▶ [Text to read]:
>> start
Wampum in the Era of the Atlantic Revolutions

Creative Uses of Wampum and Anglo-Haudenosaunee Diplomacy: Three Eighteenth-Century Case Studies 

Elizabeth Elbourne, McGill University, Canada 

Broadly, the paper will explore creative uses of wampum (including the refusal to acknowledge wampum) in Anglo-Haudenosaunee interactions in late eighteenth-century colonial America.  The paper will draw on three examples related to struggles over land, negotiations with the Society for the Propagation of the Gospel, and the warfare of the American Revolution.  The paper will argue that settler interlocutors also tried to use wampum, albeit in limited ways, in interactions with the Haudenosaunee and that gestures around the use or even deliberate distortion of wampum were part of a language of limited and fragile exchange.  

The Washington Covenant Belt: Historic and Contemporary Interpretations of Haudenosaunee Wampum

Darren Bonaparte, Saint Regis Mohawk Tribal Historical Preservation Officer, Awkwesasne,  Canada 

In 2020, ethnologist William Starna asked Darren Bonaparte and Randy A. John to co-author a paper with him about a legendary wampum belt held by the Haudenosaunee Confederacy. The Washington Covenant Belt, as it is commonly known, is one of the wampum artifacts repatriated from the New York State Museum. One of the goals was to determine when the confederacy received this belt from the first president of the United States. In his presentation, Darren discusses the historic and contemporary interpretations of this belt and the research team’s conclusions. 

Miigis Apikan (The Message is the Burden): Wampum in Anishinaabe Contexts

“The Spirit of My Words”: Anishinaabe Understandings of Wampum

Alan Corbiere, York University, Canada

Drawing from council proceedings written in English, petitions written in Anishinaabemowin, museum collections, and ethnographies, this presentation interrogates the relationship between metaphoric diplomatic language and its relationship to the visual symbolism and materiality of wampum strings and wampum belts. Recognizing that wampum was used over a vast area by many nations, this presentation adopts an Anishinaabe perspective and will situate Anishinaabe wampum use within this diplomatic world. This presentation is part of a larger research project that is investigating meaning-making and the development of shared understanding amongst different nations in the Great Lakes area and adjacent environs.  

Belts, Strings, and Paper Wampum: A Legal History of Wampum in Anishinaabe-Crown Councils

Presentation by Heidi Bohaker, University of Toronto, Canada

Between the Seven Years’ War and end of the War of 1812 in 1815, leaders of Anishinaabe council fires and British Crown officials met regularly in formal councils and exchanged a staggering amount of wampum belts and strings as they resolved differences and renewed their alliance relationships. The gifting of belts and strings is also recorded in the minutes associated with some of the early pre-Confederation land purchases between Anishinaabe peoples and the Crown, and on later petitions described as “paper wampum.” This talk discusses some examples of different uses and meanings of wampum in Anishinaabe-Crown councils, including the stated intention of the party gifting the wampum, and the expectations or obligations placed of the recipients, to better understand the specific use of wampum in Crown treaty negotiations.
>> end
▶ [Extracted entries]:
>> start
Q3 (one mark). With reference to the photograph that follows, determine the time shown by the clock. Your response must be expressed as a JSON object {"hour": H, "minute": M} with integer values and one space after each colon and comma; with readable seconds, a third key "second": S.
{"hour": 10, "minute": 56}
>> end
>> start
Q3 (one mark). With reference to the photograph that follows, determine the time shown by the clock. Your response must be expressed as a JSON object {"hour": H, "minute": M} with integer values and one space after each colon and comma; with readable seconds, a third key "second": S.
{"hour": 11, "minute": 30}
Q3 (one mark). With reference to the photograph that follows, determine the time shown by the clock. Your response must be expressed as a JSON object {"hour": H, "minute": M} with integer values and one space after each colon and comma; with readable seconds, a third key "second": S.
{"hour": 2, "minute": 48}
>> end
▶ [Instruction A]:
In the text on wampum, which museum was the Washington Covenant Belt repatriated from?
▶ [Instruction B]:
Extend the text on wampum, picking up right after its final sentence.

▶ [Exercise response A]:
The New York State Museum.

▶ [Exercise response B]:
Wampum and Colonial State

Seeing Like a Conquering State: French Archives vs. Wampum Belts in the New British Regime

Riley Wallace, McGill University, Canada

Following the Conquest of Quebec, British officials faced Indigenous and Canadian claims to land which, in the case of the Sulpicians and Kanesatake in the 1780s, relied on different kinds of records. As Jonathan Lainey has shown, the colonial government sided with the Sulpician missionaries’ use of archival documents over Kanesatake’s use of a wampum belt to claim the seigneurie of Lac des Deux Montagnes. The Two-Dog Wampum case reveals the dubious legal value of wampum in the minds of the British government following the Conquest—an assessment that has had a long afterlife in Canadian courts. This presentation builds from the Two-Dog Wampum case to provide greater context surrounding the ascendancy of archives over wampum in the eyes of the emerging British colonial state. It does so in part by investigating the construction and use of what would be dubbed “ancient French archives.”

 

Wampum in Canadian Courts

Jacynthe Ledoux, lawyer, Cain Lamarre, Canada

Wampum belts are invoked by several Indigenous peoples as bearing legal principles of a constitutional nature. Since the early 1980s, various wampums have been presented by Indigenous parties in support of legal or factual allegations in over thirty cases decided by Canadian courts. An analysis of these decisions provides a portrait of the quality of the interactions between the Indigenous and state legal orders, and feeds into a more fundamental reflection on the limits of the policy of recognition in the context of Canadian multijuralism.

Elders

Kanahsohon Kevin Deer

Allocution by Kanahsohon Kevin Deer, Kahnawà:ke, Canada Thursday, February 22

Kanahsohon Kevin Deer is from Kahnawà:ke, Mohawk Territory. For the last 30 years he has been involved in Mohawk Language retention and revitalization. He is also a Faithkeeper at the Mohawk Trail Longhouse which involves knowing sacred songs, dances and rituals. He enjoys discussing and presenting the Iroquoian world views, history and philosophy. He was involved in the Kahnawà:ke Police Commission from 2005 to 2015.

In 1990 he was involved in the Oka Crisis using the power of peace to try to resolve that conflict. In May 1990 he participated in a ceremony calling for the return of the Peacemaker in Tyendineaga, Ontario. In 1994 he assisted in the establishment of the new Mohawk community at Kanatsiohareke, New York. In 2003 he was part of a planning committee of the historic event that involved horses coming across the land from British Columbia to Six Nations to help wipe the tears of the 7 generations and heal the earth. In September 2015 he was deeply involved in the Bretton Woods IV convocation, performing a ceremony to help all participants who gathered to see, hear, and speak more clearly about matters of global financial concern from a Native, First Nation’s perspective. In February 2016, he made a presentation on Native spirituality at the United Nations World Interfaith Harmony Week in New York. In August 2016 he did a welcoming and healing ceremony for the World Forum on Theology and Liberation in Montreal. In November 2016 he travelled to Standing Rock to meet with spiritual leaders and elders.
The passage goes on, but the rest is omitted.